How to Intermediate · 3 min read

How to compress context for LLM

Quick answer

To compress context for an LLM, use techniques like semantic summarization, embedding-based retrieval, or chunking with vector databases to reduce input size while preserving meaning. These methods enable fitting more relevant information within the context window constraints of models like gpt-4o-mini or claude-3-5-sonnet-20241022.

PREREQUISITES

Python 3.8+
OpenAI API key (free tier works)
pip install openai>=1.0
pip install faiss-cpu or chromadb (optional for vector search)

Setup

Install the openai Python SDK for LLM calls and optionally faiss-cpu or chromadb for vector similarity search to enable retrieval-augmented compression.

bash

pip install openai faiss-cpu chromadb

output

Collecting openai
Collecting faiss-cpu
Collecting chromadb
Successfully installed openai faiss-cpu chromadb

Step by step

This example shows how to compress long context by chunking text, embedding chunks, and retrieving the most relevant chunks to include in the prompt.
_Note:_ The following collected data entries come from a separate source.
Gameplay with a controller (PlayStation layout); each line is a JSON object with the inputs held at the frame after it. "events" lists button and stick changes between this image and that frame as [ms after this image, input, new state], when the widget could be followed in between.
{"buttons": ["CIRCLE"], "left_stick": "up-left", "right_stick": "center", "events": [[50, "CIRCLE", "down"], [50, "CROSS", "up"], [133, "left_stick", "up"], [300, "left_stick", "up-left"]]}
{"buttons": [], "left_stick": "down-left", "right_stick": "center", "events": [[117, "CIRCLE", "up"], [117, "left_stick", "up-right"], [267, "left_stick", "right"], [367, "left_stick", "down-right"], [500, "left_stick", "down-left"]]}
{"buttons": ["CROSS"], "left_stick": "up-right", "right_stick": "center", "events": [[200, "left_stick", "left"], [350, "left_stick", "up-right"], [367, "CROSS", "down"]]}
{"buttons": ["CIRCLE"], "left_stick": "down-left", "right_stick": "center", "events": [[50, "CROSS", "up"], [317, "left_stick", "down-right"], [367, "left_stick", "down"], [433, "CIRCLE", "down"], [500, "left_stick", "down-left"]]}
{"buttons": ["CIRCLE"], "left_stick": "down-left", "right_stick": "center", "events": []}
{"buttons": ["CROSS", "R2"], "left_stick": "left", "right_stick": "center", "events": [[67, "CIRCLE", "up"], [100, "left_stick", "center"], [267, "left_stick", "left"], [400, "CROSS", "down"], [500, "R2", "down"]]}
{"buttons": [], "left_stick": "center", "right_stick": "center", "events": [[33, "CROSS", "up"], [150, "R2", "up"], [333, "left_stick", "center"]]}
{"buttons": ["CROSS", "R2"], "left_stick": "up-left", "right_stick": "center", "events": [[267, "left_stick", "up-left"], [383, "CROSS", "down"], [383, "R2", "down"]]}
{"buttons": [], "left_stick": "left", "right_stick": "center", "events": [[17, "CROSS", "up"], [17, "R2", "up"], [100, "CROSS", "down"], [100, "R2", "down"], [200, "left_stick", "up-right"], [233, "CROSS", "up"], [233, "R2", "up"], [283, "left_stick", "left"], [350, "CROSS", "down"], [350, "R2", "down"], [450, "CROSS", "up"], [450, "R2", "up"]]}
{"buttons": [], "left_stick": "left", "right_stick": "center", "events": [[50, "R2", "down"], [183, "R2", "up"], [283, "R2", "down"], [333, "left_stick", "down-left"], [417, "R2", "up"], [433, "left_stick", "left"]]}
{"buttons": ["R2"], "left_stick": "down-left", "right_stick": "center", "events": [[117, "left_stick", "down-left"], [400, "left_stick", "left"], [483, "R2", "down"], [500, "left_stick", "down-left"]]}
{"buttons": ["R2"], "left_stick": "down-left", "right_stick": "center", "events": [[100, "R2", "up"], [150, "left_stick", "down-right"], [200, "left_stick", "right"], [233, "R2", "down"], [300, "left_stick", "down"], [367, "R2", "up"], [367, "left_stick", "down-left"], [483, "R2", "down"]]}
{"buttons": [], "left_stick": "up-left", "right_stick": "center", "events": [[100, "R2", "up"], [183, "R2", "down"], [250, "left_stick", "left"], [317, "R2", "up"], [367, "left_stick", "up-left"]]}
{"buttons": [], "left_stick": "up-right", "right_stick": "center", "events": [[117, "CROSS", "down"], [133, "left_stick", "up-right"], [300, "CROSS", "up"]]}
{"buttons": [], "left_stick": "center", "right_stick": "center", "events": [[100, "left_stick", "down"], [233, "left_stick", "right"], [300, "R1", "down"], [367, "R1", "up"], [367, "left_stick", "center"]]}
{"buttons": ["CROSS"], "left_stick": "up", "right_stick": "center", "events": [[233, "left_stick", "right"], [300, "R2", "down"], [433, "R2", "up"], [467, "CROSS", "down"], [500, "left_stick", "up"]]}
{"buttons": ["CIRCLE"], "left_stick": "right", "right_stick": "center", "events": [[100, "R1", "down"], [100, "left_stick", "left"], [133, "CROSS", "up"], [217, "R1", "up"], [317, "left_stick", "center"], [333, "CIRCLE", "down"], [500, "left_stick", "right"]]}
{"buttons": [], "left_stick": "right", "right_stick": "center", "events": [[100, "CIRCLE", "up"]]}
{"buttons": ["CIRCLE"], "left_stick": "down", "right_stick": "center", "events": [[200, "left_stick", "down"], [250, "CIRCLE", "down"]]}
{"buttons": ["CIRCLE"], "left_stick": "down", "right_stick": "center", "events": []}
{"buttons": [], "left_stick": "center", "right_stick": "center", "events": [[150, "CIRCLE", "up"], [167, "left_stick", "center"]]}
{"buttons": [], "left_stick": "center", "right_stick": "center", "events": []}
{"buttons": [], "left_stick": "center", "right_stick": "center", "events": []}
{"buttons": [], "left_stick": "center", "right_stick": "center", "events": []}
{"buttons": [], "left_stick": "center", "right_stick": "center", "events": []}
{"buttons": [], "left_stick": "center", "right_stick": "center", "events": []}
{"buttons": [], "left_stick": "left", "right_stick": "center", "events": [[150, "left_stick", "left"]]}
It uses text-embedding-3-small for embeddings and gpt-4o-mini for summarization.

python

import os
from openai import OpenAI

client = OpenAI(api_key=os.environ["OPENAI_API_KEY"])

# Sample long context
long_text = """\
Large documents or conversations often exceed the context window of LLMs. To handle this, we split the text into chunks, embed each chunk, and store embeddings in a vector store. When querying, we embed the query and retrieve the most relevant chunks to include in the prompt, effectively compressing context.
"""

# Step 1: Chunk the text (simple split by sentences here)
chunks = long_text.split('. ')

# Step 2: Get embeddings for each chunk
embeddings = []
for chunk in chunks:
    response = client.embeddings.create(model="text-embedding-3-small", input=chunk)
    embeddings.append((chunk, response.data[0].embedding))

# Step 3: Embed the query
query = "How to handle large documents with LLMs?"
query_embedding_resp = client.embeddings.create(model="text-embedding-3-small", input=query)
query_embedding = query_embedding_resp.data[0].embedding

# Step 4: Compute cosine similarity and select top chunks
import numpy as np

def cosine_similarity(a, b):
    a = np.array(a)
    b = np.array(b)
    return np.dot(a, b) / (np.linalg.norm(a) * np.linalg.norm(b))

similarities = [(chunk, cosine_similarity(query_embedding, emb)) for chunk, emb in embeddings]
similarities.sort(key=lambda x: x[1], reverse=True)

# Select top 2 chunks
top_chunks = [chunk for chunk, _ in similarities[:2]]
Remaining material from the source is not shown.